> [Instructions to follow]: Write out the lines starting at the one that holds "text [187, 1387, 1053, 1527]" and ending with the final line of the data, exactly and with no others.

> [Extracted information]:
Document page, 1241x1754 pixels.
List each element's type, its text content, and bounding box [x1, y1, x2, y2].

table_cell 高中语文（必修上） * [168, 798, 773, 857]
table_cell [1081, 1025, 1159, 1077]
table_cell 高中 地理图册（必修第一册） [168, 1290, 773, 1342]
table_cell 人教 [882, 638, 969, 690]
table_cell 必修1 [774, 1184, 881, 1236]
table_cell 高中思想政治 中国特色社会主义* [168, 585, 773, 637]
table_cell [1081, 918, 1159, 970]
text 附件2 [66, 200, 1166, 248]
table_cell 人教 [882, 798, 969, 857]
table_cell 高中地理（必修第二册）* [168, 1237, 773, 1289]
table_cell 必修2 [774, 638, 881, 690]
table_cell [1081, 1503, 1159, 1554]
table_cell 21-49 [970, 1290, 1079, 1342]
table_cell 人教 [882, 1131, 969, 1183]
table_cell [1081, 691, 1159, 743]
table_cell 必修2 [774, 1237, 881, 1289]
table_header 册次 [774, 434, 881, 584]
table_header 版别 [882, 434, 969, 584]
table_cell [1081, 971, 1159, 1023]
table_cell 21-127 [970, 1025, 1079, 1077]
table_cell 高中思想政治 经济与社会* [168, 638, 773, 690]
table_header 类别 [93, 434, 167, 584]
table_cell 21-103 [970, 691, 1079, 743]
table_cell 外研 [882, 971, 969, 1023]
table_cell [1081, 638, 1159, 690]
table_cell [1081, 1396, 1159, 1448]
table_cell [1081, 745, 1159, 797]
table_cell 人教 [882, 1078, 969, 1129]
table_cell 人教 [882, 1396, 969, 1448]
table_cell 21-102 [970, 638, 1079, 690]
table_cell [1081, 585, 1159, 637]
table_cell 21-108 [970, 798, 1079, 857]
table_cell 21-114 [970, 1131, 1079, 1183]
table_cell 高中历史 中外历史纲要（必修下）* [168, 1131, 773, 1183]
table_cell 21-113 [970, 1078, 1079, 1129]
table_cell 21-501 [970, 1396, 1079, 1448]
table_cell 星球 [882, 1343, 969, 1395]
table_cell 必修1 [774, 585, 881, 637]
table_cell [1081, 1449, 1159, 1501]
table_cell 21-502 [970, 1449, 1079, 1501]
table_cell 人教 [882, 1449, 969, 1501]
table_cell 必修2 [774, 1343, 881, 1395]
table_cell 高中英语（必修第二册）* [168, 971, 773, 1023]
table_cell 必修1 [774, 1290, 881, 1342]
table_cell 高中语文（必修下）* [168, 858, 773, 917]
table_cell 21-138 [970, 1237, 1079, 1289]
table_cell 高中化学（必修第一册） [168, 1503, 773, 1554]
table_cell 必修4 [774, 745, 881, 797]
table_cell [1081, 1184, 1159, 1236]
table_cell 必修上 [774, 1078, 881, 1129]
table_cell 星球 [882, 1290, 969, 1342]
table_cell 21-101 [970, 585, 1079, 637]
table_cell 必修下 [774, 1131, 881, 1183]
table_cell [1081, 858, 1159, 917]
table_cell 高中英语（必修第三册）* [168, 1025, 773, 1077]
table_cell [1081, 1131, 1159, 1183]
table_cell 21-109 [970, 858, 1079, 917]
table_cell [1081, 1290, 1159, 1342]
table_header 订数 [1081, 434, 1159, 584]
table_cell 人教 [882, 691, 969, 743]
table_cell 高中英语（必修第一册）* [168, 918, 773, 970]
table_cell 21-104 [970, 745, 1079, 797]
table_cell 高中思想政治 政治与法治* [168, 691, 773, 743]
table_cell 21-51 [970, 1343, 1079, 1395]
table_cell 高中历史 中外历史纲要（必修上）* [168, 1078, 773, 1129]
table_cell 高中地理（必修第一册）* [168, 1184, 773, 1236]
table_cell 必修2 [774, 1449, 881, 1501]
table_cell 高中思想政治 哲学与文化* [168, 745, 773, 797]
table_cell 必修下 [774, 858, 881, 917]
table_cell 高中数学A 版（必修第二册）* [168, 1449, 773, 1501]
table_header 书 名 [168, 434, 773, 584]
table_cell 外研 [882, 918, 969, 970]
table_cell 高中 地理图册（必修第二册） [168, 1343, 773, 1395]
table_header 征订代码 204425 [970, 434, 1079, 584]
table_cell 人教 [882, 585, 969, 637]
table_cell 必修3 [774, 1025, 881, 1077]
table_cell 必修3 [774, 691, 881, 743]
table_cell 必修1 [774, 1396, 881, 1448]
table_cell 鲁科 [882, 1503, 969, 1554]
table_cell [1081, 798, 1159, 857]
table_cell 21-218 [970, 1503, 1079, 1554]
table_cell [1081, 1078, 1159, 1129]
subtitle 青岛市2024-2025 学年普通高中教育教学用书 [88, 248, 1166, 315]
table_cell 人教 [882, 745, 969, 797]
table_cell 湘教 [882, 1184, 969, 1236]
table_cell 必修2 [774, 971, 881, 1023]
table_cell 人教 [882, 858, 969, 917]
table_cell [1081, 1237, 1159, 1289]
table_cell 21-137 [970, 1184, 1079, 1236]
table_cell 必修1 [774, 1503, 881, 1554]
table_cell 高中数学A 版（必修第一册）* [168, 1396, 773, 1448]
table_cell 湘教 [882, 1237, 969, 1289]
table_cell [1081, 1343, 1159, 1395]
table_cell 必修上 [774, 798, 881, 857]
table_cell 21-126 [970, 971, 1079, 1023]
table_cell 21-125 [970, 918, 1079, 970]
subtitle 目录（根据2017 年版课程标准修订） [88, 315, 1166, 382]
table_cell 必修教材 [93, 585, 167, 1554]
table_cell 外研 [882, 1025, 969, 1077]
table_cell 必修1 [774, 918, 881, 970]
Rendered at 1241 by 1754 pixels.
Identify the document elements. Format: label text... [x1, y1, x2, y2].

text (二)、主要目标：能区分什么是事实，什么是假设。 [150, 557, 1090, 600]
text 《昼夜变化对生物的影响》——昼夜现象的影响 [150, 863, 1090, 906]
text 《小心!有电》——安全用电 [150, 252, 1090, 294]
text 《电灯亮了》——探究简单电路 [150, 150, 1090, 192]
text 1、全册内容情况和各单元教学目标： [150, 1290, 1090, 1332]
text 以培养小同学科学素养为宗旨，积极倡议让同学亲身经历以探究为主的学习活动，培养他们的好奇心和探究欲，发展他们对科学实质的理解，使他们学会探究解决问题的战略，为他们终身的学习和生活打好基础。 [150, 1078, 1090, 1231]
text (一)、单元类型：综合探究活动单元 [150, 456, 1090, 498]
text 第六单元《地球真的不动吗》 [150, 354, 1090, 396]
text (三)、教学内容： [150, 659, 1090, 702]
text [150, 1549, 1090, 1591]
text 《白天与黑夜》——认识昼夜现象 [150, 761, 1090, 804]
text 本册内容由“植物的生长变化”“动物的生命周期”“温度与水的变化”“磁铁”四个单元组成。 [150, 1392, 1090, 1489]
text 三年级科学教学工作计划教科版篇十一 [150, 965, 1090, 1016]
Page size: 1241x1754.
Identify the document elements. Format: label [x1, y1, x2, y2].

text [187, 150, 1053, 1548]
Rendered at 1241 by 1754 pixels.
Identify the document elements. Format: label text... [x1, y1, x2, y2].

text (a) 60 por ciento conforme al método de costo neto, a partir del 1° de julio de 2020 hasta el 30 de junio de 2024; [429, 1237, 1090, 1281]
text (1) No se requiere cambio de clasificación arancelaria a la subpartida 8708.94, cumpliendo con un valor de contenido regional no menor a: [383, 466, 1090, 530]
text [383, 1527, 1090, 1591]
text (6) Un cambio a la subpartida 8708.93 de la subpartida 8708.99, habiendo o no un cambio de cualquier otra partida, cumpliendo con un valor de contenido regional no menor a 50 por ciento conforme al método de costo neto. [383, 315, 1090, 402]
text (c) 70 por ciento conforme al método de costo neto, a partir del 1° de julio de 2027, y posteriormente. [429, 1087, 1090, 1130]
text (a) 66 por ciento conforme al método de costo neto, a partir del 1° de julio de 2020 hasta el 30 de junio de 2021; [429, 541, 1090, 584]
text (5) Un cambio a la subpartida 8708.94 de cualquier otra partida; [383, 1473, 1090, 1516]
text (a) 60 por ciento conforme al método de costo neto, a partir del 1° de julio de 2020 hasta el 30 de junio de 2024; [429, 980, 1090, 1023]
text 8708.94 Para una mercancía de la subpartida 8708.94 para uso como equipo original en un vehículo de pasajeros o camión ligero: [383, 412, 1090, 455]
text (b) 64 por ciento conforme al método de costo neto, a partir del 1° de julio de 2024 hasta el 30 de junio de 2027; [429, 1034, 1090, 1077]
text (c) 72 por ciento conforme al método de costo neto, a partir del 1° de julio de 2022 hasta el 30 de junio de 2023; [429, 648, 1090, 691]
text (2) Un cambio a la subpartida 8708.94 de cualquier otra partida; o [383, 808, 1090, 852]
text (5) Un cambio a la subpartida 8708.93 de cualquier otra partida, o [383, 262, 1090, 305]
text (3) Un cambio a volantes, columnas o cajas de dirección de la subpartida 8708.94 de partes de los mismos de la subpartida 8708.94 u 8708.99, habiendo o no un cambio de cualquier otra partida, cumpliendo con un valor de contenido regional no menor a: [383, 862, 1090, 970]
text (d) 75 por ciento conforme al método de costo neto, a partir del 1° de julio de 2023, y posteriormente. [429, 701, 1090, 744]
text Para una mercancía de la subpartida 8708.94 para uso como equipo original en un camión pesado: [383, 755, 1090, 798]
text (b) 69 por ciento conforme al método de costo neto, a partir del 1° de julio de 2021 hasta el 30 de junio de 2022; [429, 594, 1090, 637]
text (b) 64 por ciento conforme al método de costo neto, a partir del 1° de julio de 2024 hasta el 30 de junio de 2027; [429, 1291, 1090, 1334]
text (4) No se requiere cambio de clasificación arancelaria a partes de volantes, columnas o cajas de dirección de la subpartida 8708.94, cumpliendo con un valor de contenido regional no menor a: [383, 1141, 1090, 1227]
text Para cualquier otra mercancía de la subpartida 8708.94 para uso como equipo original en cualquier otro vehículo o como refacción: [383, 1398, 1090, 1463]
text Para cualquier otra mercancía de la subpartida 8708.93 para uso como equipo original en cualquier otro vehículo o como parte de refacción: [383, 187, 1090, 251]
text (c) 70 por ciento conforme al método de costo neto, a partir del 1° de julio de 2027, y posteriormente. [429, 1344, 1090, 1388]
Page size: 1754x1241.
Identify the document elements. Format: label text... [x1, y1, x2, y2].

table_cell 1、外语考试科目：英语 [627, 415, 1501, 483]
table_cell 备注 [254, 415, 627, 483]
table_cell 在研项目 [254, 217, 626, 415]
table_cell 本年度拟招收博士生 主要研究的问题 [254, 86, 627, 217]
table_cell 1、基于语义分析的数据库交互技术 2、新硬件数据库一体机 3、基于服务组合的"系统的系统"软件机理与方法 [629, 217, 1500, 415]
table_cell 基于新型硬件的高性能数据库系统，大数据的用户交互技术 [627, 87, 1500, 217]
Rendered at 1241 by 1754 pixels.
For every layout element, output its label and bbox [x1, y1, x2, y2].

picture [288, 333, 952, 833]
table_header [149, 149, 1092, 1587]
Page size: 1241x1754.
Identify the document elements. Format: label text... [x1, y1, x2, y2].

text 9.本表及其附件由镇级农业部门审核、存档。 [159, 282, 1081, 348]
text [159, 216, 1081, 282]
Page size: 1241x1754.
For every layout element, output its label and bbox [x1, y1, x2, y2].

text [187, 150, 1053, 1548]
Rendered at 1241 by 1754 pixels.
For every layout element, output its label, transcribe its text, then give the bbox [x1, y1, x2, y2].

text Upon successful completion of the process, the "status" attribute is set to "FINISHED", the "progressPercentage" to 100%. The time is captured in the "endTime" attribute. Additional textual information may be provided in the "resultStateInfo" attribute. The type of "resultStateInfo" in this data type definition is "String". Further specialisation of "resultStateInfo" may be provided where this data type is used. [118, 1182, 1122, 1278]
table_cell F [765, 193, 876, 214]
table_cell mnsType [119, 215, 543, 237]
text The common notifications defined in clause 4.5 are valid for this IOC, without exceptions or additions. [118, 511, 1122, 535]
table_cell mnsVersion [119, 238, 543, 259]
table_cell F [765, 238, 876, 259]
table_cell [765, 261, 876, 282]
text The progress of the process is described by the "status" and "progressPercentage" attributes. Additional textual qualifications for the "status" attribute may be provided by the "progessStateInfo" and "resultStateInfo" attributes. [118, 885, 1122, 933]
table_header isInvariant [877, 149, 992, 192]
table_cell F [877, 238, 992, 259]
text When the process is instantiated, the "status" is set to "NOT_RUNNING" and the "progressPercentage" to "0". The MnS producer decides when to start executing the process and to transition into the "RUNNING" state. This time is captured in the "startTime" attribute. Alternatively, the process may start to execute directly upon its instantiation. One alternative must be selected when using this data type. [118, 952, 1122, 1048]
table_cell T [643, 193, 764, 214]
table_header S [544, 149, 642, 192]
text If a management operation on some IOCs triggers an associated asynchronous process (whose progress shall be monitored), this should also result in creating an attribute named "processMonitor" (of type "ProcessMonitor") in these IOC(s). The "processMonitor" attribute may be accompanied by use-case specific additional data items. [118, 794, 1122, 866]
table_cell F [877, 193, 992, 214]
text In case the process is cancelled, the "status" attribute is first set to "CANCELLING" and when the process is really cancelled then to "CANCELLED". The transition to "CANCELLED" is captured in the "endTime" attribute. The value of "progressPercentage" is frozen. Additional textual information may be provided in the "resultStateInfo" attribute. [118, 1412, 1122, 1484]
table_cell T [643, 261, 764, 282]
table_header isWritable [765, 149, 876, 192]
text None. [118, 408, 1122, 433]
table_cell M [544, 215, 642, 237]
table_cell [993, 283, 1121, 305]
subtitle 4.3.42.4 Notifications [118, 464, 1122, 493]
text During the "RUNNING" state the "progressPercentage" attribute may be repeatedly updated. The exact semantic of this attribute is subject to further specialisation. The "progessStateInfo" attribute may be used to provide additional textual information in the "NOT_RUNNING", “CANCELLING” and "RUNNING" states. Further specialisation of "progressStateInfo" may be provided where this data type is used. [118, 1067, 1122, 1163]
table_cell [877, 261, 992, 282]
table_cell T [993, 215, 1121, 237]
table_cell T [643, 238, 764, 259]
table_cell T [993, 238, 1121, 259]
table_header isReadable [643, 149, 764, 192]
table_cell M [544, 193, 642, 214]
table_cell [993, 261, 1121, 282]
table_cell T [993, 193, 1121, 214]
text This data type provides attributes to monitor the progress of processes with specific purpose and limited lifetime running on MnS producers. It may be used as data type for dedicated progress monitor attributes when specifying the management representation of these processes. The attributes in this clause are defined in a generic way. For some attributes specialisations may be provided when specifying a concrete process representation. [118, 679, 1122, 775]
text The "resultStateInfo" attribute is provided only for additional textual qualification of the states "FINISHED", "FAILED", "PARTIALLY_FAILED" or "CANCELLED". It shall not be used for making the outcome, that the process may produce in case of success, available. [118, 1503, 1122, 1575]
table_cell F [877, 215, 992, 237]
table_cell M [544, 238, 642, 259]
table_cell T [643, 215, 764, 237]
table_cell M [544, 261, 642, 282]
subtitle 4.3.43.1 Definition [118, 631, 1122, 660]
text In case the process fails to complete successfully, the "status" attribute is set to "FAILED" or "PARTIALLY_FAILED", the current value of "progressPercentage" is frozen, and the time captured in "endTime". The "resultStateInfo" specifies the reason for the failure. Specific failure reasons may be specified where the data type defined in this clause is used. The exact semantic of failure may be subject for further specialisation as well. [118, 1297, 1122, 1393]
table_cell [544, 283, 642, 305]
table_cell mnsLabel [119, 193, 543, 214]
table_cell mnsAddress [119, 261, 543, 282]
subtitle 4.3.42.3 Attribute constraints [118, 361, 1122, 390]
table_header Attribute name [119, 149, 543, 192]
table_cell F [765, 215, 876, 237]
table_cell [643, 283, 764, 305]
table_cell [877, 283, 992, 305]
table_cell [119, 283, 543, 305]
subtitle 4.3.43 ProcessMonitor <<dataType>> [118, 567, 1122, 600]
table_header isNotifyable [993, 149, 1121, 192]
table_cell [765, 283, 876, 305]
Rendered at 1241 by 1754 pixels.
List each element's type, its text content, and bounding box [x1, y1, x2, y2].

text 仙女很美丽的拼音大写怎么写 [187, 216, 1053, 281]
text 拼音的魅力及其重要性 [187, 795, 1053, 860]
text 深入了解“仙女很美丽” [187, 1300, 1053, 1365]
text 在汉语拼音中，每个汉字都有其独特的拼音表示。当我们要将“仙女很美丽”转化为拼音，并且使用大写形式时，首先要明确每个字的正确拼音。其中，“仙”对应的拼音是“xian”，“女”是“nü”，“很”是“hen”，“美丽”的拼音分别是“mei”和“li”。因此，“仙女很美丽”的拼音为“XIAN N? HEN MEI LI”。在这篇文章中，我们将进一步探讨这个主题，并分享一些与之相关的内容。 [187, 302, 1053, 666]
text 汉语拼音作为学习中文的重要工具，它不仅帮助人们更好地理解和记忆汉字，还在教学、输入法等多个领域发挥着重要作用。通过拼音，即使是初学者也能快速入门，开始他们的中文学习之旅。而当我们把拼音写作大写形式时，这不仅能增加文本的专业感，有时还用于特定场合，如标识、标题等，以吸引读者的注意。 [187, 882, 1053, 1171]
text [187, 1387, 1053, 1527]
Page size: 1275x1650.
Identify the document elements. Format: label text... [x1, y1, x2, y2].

> [Exercise output]:
text [187, 1387, 1053, 1527]
Page size: 1275x1650.
Identify the document elements. Format: label text... [x1, y1, x2, y2].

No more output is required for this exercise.